Find every line in the listing below that includes the word "endometrial", then give only how many there are.
○ ○ ○
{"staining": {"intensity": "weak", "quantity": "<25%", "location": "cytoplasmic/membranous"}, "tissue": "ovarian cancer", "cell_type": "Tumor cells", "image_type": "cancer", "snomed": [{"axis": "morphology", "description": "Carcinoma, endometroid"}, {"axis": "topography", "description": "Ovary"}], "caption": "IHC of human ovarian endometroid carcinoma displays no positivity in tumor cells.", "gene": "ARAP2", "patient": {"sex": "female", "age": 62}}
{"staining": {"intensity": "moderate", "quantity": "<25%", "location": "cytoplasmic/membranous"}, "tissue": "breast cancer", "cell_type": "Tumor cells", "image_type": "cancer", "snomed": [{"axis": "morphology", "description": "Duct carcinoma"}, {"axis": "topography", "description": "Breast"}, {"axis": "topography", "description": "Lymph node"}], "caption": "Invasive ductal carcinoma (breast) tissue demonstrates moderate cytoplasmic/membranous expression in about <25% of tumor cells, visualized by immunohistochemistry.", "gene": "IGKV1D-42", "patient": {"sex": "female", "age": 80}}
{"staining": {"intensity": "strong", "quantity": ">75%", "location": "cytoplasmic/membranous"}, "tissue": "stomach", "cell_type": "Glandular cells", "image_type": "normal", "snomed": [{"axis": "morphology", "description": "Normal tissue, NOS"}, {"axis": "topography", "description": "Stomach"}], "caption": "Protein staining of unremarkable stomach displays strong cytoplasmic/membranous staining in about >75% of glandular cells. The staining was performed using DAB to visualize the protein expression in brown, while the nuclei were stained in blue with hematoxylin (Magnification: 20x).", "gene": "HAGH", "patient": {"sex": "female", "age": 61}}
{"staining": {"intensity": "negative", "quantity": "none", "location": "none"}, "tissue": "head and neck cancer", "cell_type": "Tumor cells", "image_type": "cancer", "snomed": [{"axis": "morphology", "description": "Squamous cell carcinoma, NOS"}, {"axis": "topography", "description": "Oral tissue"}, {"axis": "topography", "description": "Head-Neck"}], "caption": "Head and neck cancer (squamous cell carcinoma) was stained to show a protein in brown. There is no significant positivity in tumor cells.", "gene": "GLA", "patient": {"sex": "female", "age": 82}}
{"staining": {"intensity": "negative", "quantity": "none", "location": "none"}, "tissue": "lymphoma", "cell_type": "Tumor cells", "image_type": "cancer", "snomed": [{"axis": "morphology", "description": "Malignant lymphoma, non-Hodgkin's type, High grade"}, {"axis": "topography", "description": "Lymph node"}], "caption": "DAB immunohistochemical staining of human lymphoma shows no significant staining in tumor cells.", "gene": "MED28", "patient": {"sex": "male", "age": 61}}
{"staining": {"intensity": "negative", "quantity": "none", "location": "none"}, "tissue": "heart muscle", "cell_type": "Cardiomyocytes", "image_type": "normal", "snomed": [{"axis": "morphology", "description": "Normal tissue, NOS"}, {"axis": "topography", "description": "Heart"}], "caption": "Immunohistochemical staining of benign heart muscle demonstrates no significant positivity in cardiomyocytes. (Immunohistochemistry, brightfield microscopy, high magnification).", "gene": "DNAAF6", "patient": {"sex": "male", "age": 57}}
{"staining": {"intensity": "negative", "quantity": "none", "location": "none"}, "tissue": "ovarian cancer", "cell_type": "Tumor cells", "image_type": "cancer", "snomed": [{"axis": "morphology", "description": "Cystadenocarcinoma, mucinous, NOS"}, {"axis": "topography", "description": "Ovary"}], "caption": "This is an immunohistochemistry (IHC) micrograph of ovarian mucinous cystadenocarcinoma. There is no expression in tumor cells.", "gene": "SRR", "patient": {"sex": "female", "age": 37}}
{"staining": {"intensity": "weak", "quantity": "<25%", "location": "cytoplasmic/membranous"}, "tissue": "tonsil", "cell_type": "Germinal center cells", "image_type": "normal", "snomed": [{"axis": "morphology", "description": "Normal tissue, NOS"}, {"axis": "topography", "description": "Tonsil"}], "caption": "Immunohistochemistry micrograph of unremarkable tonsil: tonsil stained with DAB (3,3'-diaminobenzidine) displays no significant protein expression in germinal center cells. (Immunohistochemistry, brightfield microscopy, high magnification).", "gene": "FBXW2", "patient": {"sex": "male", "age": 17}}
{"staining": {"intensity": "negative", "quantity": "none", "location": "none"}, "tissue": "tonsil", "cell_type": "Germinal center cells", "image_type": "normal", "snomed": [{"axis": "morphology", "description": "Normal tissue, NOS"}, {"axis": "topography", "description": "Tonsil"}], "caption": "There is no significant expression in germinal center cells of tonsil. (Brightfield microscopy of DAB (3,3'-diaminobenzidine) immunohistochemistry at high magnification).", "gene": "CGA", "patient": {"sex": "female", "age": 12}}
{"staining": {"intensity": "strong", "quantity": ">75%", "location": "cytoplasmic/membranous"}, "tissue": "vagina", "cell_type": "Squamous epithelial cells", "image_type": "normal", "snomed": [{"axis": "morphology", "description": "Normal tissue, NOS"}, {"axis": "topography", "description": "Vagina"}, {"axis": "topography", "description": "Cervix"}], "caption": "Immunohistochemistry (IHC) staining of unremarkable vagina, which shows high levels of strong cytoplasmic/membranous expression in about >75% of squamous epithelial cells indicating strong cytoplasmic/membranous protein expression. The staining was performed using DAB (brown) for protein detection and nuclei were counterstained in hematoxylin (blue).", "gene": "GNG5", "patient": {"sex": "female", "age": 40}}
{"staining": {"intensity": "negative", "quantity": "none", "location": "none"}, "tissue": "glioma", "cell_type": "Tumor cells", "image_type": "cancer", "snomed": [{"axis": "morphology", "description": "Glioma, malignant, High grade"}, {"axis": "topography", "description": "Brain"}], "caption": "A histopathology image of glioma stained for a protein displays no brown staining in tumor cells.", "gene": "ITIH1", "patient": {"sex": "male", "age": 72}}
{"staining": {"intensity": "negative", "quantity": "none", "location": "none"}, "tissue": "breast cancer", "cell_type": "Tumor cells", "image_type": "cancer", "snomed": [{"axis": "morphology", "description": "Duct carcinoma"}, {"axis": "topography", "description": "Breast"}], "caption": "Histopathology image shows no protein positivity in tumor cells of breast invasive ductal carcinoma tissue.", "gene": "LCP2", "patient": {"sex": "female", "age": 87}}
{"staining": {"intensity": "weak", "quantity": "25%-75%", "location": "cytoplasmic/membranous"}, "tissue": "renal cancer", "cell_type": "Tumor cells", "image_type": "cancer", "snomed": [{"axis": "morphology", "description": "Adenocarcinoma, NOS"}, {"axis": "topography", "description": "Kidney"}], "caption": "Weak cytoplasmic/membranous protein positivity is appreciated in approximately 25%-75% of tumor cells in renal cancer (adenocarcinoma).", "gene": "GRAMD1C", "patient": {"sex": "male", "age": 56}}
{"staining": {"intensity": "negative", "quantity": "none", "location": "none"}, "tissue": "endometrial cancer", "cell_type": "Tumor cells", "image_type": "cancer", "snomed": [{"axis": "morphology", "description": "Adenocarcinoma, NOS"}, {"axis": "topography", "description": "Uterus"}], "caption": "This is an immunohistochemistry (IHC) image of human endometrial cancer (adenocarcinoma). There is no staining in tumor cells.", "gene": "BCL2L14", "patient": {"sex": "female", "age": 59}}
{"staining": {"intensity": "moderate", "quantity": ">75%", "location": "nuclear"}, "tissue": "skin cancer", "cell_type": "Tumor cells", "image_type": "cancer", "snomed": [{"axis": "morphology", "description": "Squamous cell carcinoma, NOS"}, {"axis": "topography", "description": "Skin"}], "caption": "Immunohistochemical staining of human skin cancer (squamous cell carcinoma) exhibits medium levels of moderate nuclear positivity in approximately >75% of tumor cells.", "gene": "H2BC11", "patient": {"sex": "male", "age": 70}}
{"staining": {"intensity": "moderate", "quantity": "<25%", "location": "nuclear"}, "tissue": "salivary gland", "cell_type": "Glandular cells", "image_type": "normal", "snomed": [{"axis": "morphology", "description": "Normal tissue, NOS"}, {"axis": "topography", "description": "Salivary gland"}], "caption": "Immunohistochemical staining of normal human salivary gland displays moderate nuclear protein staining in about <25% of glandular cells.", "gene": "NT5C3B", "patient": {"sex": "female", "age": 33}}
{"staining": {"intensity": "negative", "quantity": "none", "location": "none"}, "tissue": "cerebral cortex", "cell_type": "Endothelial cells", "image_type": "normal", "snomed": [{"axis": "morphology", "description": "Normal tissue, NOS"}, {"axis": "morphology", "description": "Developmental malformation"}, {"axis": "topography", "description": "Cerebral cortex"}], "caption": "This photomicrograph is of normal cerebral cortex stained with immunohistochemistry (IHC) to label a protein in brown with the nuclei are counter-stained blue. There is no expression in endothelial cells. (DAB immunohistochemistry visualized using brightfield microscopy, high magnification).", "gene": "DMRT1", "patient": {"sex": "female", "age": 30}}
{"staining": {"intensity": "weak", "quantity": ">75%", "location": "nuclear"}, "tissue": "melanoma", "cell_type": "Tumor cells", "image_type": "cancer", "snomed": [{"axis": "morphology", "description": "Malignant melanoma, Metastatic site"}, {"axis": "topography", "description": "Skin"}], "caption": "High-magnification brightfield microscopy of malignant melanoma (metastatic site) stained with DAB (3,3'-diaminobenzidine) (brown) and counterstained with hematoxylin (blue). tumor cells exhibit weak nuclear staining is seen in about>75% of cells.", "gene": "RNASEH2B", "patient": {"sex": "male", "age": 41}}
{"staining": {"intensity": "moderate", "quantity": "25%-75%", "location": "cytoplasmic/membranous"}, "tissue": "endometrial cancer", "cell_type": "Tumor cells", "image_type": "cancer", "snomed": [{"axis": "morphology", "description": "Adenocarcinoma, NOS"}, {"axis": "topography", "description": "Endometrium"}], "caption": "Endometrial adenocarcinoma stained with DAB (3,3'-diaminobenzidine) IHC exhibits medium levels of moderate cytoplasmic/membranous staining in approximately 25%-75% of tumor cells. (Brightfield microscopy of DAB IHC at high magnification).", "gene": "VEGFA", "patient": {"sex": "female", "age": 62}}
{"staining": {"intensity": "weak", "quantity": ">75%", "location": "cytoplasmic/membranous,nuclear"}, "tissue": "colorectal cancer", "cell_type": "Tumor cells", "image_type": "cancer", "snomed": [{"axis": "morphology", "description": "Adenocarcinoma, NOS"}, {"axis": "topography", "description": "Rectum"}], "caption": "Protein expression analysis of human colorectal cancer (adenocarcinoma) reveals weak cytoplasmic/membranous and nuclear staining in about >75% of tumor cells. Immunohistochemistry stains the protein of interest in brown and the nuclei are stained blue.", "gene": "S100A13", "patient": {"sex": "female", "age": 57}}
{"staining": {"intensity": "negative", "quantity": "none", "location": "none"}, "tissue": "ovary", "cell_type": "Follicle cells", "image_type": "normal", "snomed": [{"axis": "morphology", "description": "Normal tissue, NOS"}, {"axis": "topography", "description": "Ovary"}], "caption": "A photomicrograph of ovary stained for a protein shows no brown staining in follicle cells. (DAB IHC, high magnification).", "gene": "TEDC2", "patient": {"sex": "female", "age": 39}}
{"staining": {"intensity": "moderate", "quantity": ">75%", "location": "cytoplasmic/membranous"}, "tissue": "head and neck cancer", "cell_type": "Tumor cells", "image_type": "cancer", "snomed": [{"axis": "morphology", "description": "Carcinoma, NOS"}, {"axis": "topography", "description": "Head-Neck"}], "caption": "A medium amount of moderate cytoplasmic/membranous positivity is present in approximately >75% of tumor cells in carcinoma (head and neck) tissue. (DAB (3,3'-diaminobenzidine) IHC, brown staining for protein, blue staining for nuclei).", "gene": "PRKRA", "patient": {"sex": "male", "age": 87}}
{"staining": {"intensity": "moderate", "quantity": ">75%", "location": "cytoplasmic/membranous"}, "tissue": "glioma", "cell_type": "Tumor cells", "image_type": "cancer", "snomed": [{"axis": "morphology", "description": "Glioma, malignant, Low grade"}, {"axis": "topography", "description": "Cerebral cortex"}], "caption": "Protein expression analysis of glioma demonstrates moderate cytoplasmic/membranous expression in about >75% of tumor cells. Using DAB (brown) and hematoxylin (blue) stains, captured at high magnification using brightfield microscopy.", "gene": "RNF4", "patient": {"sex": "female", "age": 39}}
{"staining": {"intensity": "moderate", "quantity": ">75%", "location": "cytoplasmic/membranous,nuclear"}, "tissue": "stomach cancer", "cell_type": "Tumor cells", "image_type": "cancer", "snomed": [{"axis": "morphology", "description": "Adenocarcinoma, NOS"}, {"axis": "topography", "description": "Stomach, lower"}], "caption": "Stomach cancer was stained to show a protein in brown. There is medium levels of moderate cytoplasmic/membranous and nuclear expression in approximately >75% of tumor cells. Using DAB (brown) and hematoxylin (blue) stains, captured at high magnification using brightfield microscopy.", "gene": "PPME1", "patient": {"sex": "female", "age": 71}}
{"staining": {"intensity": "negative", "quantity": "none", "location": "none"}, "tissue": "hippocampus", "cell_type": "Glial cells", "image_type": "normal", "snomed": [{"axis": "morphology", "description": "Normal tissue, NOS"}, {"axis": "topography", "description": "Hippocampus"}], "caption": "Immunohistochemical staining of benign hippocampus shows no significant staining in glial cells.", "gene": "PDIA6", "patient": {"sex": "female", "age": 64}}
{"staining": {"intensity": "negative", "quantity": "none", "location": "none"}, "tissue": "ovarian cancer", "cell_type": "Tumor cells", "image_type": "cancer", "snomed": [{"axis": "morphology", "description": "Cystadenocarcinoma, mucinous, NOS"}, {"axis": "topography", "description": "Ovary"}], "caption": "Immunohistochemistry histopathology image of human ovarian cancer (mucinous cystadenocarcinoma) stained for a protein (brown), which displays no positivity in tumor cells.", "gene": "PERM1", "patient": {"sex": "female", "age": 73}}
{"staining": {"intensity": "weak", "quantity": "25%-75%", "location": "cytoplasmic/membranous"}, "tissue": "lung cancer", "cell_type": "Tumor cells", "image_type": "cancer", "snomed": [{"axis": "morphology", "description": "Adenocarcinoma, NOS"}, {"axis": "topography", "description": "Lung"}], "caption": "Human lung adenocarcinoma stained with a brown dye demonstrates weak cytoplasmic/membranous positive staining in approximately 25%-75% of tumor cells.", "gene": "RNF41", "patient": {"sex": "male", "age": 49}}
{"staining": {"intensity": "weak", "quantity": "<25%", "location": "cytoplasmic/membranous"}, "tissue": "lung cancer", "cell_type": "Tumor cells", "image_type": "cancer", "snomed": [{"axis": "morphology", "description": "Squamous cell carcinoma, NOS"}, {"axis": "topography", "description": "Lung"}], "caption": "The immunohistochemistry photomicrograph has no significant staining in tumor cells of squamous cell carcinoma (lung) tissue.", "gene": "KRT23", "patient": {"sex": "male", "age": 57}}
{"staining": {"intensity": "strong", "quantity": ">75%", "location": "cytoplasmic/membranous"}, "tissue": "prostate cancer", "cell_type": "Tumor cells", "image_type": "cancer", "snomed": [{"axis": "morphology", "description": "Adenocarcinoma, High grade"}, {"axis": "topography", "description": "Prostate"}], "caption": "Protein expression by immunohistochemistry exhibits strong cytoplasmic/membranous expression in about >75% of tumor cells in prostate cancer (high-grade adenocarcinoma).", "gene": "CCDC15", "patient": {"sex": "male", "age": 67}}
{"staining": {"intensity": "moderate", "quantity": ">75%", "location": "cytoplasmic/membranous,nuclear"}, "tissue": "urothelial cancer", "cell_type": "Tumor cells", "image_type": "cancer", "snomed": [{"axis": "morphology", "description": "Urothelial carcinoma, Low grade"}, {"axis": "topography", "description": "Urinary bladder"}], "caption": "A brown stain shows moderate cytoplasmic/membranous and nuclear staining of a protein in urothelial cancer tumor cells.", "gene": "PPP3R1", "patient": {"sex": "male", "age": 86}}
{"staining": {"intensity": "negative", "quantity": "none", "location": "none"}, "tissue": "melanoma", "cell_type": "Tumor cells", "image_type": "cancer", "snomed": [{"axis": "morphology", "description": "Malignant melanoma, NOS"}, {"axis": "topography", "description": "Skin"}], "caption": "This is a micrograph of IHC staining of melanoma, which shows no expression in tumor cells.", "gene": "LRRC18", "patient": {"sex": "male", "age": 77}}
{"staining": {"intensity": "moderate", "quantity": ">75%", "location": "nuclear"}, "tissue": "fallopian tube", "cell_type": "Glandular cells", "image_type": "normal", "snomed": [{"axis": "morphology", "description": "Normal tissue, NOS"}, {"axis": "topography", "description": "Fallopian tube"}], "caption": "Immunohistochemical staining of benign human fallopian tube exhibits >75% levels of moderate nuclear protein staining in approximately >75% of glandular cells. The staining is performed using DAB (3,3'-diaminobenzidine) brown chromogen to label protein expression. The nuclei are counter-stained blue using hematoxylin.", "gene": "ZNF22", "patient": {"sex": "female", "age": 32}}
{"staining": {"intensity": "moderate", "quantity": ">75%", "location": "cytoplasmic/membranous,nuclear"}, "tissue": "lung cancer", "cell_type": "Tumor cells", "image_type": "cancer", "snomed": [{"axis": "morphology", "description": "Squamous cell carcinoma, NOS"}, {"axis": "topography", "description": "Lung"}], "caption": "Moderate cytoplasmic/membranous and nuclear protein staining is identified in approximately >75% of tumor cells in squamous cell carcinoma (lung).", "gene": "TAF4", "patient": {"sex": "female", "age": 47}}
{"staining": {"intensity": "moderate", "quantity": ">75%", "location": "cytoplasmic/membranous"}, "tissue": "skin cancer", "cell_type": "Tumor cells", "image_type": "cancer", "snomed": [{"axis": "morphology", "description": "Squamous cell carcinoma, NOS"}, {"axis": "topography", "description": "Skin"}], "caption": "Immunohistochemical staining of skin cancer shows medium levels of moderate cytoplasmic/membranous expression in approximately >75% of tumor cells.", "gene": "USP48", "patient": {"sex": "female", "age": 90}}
○ ○ ○
### Written response
2